You’re never going to believe it. Sometimes I wonder if some lawyers think they should be paid based on how cute and clever they can be rather than how wise or judicious they are in their choice of arguments.
Fortunately some judges see through the act and slam their charade.
An excerpt from my latest post at Medium.com:
Neither gatekeeper thinks investors should hold them accountable anymore
…In similar fashion, Judge Shira Scheindlin of the Southern District of New York slammed auditors Ernst & Young (EY) and PricewaterhouseCoopers (PwC) who sought to dismiss claims against their firms in a class action lawsuit related to the bankruptcy of OSG. OSG is a tanker company that, on March 24, 2010, conducted a public offering of three hundred million dollars of unsecured notes. OSG filed registration statements and prospectuses for regulators and investors that included financial statements with unqualified audit opinions from EY and PwC. None of the filings or financial statements included a material tax liability that eventually drove the company to bankruptcy in November 2012.
Judge Scheindlin wrote:
“Defendants argue that the entire Audit Opinion is a statement of belief or opinion under Fait because it contains the word “opinion” in its title, and prefaces its conclusions with the phrase “in our opinion.” However, it would render Section 11 meaningless to find that an accountant’s liability turns on this semantic choice. Auditors may not shield themselves from liability under Section 11 merely by using the word “opinion” as a disclaimer…It is difficult to imagine what Congress might have meant by an accountant’s certification if not an audit affirming the accuracy of the documents in question.”
An auditor’s opinion is not just puffery about its product, the audit report, but something that investors and the capital markets count on. The auditors’ opinion is the manifestation of its public duty. This attempt by lawyers for EY and PwC ,from prestigious auditor defense firms Latham and Watkins and Mayer Brown,to weasel out of liability by claiming that an audit report with the firm’s signature is a mere “opinion” is embarrassing.
Next thing you know the auditors will be claiming the audit opinion is a protected expression of free speech under the 1st amendment.

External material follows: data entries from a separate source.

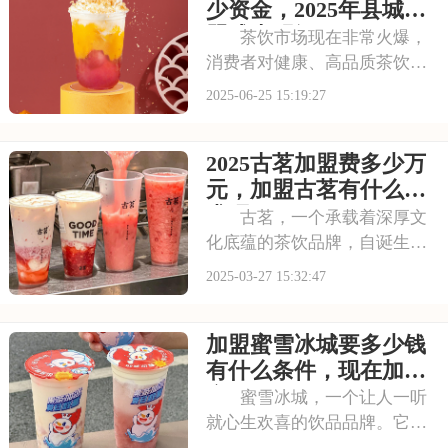
将是你的明智之举。本文将为
少资金，2025年县城加
你揭秘加盟个蜜雪冰
盟成本明细
茶饮市场现在非常火爆，
消费者对健康、高品质茶饮的
需求不断增加。霸王茶姬凭借
2025-06-25 15:19:27
其独特的国风定位和健康茶饮
理念，深受消费者喜爱。你是
2025古茗加盟费多少万
否也想要开家奶茶店呢？下面
请看县城开霸王茶姬需要多少
元，加盟古茗有什么要
资金，2025年县
求呢
古茗，一个承载着深厚文
化底蕴的茶饮品牌，自诞生以
来便以其独特的韵味和卓越的
2025-03-27 15:32:47
品质，赢得了市场的广泛认
可。如果你也渴望在茶饮市场
加盟蜜雪冰城要多少钱
中有所作为，那么加盟古茗将
是你的明智之选。本文将为你
有什么条件，现在加盟
揭秘2025古茗加盟
蜜雪冰城需要多少钱
蜜雪冰城，一个让人一听
就心生欢喜的饮品品牌。它的
饮品，清凉解暑，甜蜜可口，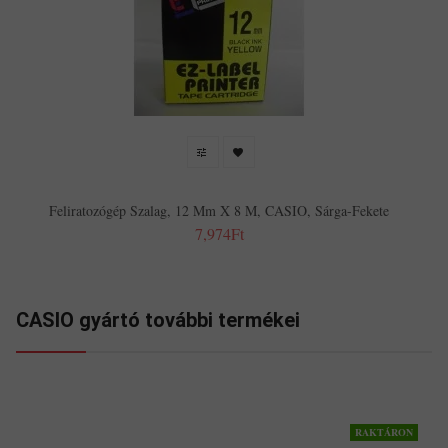
Feliratozógép Szalag, 12 Mm X 8 M, CASIO, Sárga-Fekete
7,974Ft
CASIO gyártó további termékei
RAKTÁRON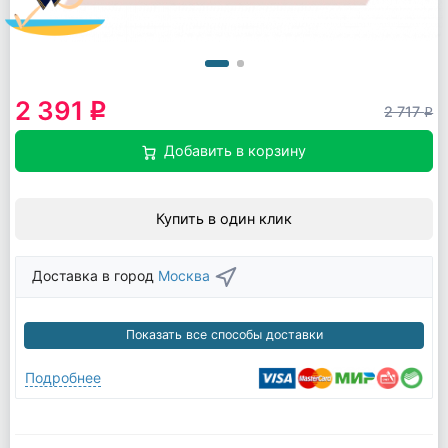
2 391
q
2 717
q
Добавить в корзину
Купить в один клик
Доставка в город
Москва
Показать все способы доставки
Подробнее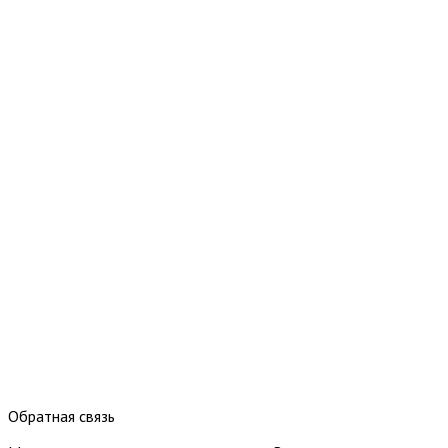
Обратная связь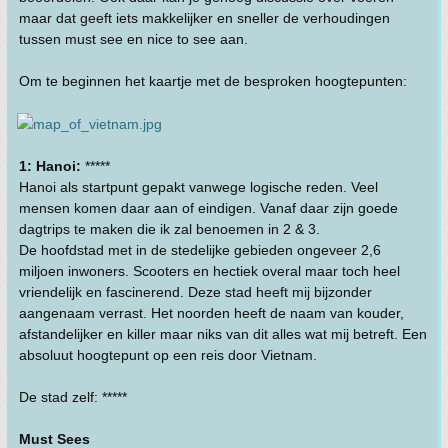
maar dat geeft iets makkelijker en sneller de verhoudingen
tussen must see en nice to see aan.
Om te beginnen het kaartje met de besproken hoogtepunten:
1: Hanoi:
*****
Hanoi als startpunt gepakt vanwege logische reden. Veel
mensen komen daar aan of eindigen. Vanaf daar zijn goede
dagtrips te maken die ik zal benoemen in 2 & 3.
De hoofdstad met in de stedelijke gebieden ongeveer 2,6
miljoen inwoners. Scooters en hectiek overal maar toch heel
vriendelijk en fascinerend. Deze stad heeft mij bijzonder
aangenaam verrast. Het noorden heeft de naam van kouder,
afstandelijker en killer maar niks van dit alles wat mij betreft. Een
absoluut hoogtepunt op een reis door Vietnam.
De stad zelf: *****
Must Sees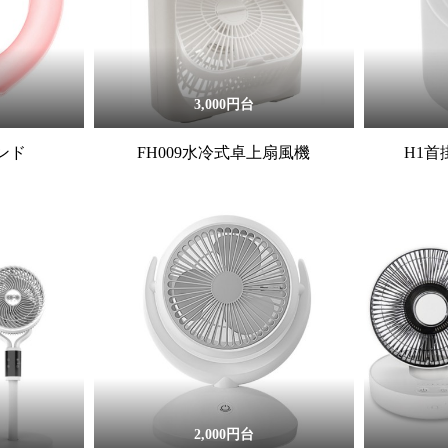
3,000円台
ンド
FH009水冷式卓上扇風機
H1
2,000円台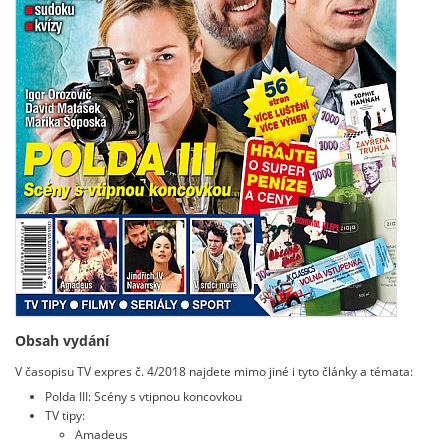
Obsah vydání
V časopisu TV expres č. 4/2018 najdete mimo jiné i tyto články a témata:
Polda III: Scény s vtipnou koncovkou
TV tipy:
Amadeus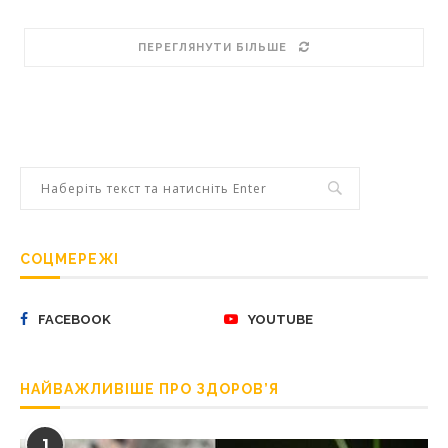
ПЕРЕГЛЯНУТИ БІЛЬШЕ
СОЦМЕРЕЖІ
FACEBOOK
YOUTUBE
НАЙВАЖЛИВІШЕ ПРО ЗДОРОВ’Я
1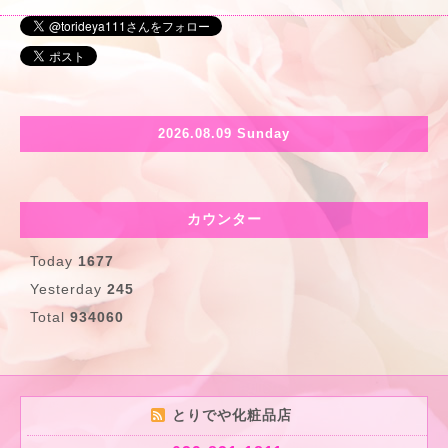
2026.08.09 Sunday
カウンター
Today
1677
Yesterday
245
Total
934060
とりでや化粧品店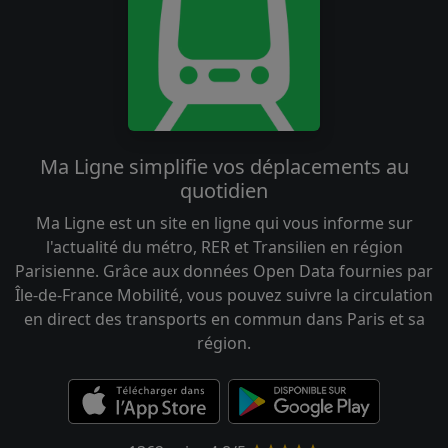
Ma Ligne simplifie vos déplacements au
quotidien
Ma Ligne est un site en ligne qui vous informe sur
l'actualité du métro, RER et Transilien en région
Parisienne. Grâce aux données Open Data fournies par
Île-de-France Mobilité, vous pouvez suivre la circulation
en direct des transports en commun dans Paris et sa
région.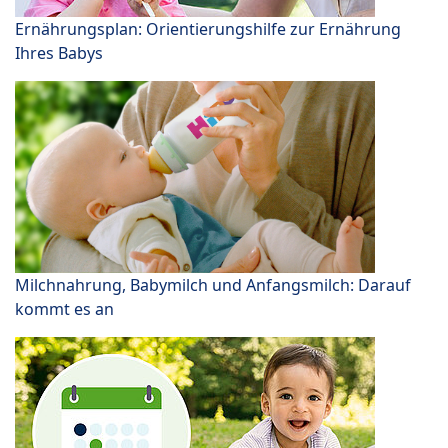
Ernährungsplan: Orientierungshilfe zur Ernährung
Ihres Babys
Milchnahrung, Babymilch und Anfangsmilch: Darauf
kommt es an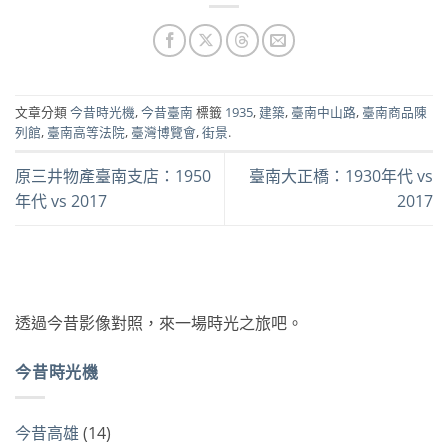
文章分類
今昔時光機
,
今昔臺南
標籤
1935
,
建築
,
臺南中山路
,
臺南商品陳
列館
,
臺南高等法院
,
臺灣博覽會
,
街景
.
原三井物產臺南支店：1950
臺南大正橋：1930年代 vs
年代 vs 2017
2017
透過今昔影像對照，來一場時光之旅吧。
今昔時光機
今昔高雄
(14)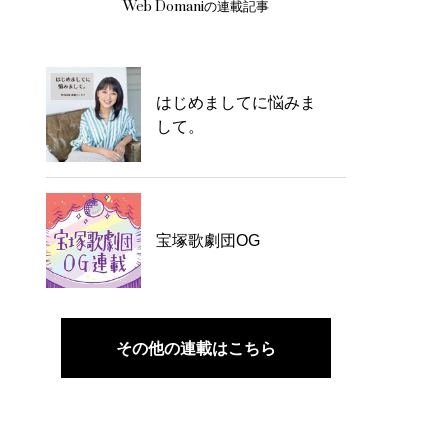
Web Domaniの連載記事
はじめましてに悩みま
して。
宝塚歌劇団OG
その他の連載はこちら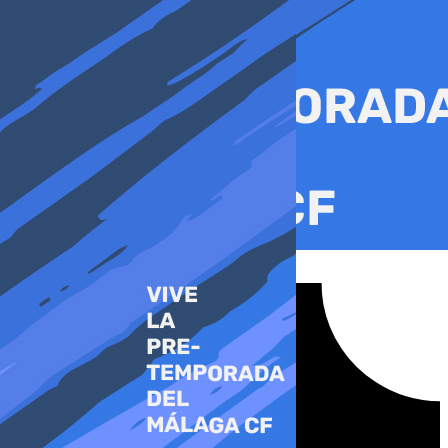
Ir
al
contenido
Tiktok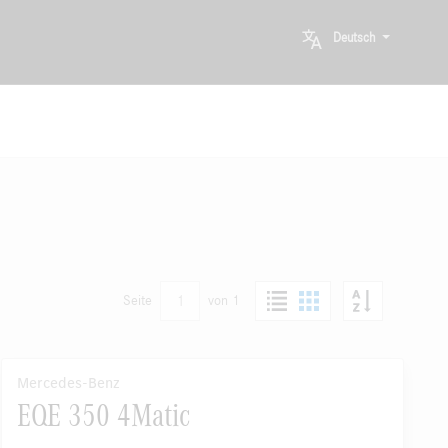
Deutsch
1
Seite
von 1
Mercedes-Benz
EQE 350 4Matic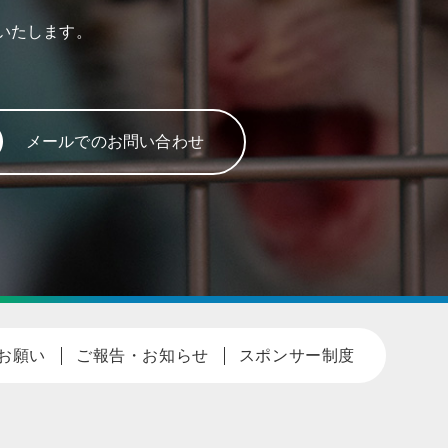
いたします。
メールでのお問い合わせ
お願い
ご報告・お知らせ
スポンサー制度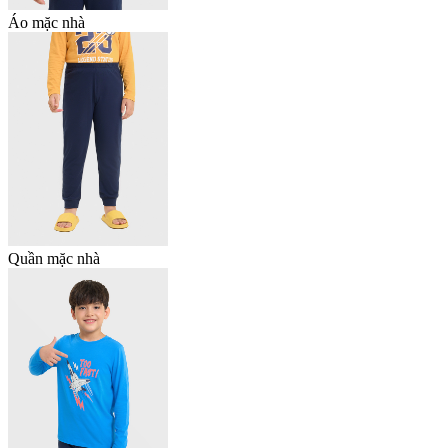
Áo mặc nhà
Quần mặc nhà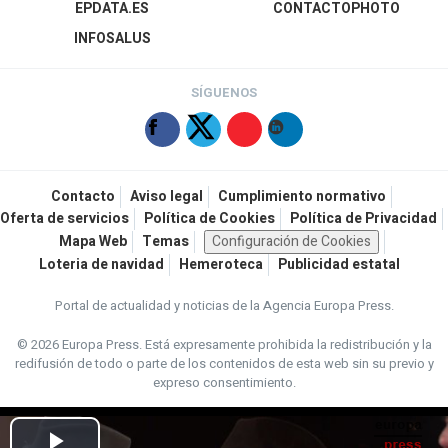
EPDATA.ES
CONTACTOPHOTO
INFOSALUS
SÍGUENOS
Contacto
Aviso legal
Cumplimiento normativo
Oferta de servicios
Política de Cookies
Política de Privacidad
Mapa Web
Temas
Configuración de Cookies
Loteria de navidad
Hemeroteca
Publicidad estatal
Portal de actualidad y noticias de la Agencia Europa Press.
© 2026 Europa Press.
Está expresamente prohibida la redistribución y la
redifusión de todo o parte de los contenidos de esta web sin su previo y
expreso consentimiento.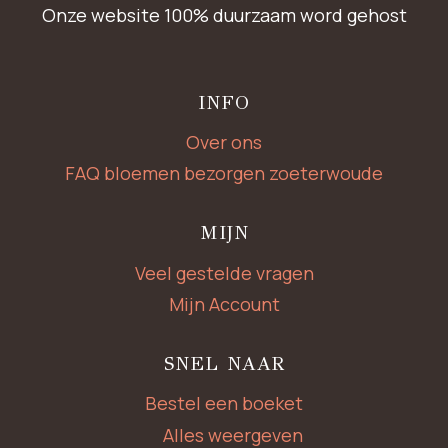
Onze website 100% duurzaam word gehost
INFO
Over ons
FAQ bloemen bezorgen zoeterwoude
MIJN
Veel gestelde vragen
Mijn Account
SNEL NAAR
Bestel een boeket
Alles weergeven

Joshua Silverman of Pomerantz Law, who represents plaintiffs in actions against auditors and other defendants in securities class action lawsuits, had this to say about Judge Scheindlin’s decision:
“If Judge Scheindlin’s reasoning is followed by other courts in the Second Circuit, a circuit split is likely to emerge, significantly increasing the possibility that an auditor liability claim will make its way to the Supreme Court.”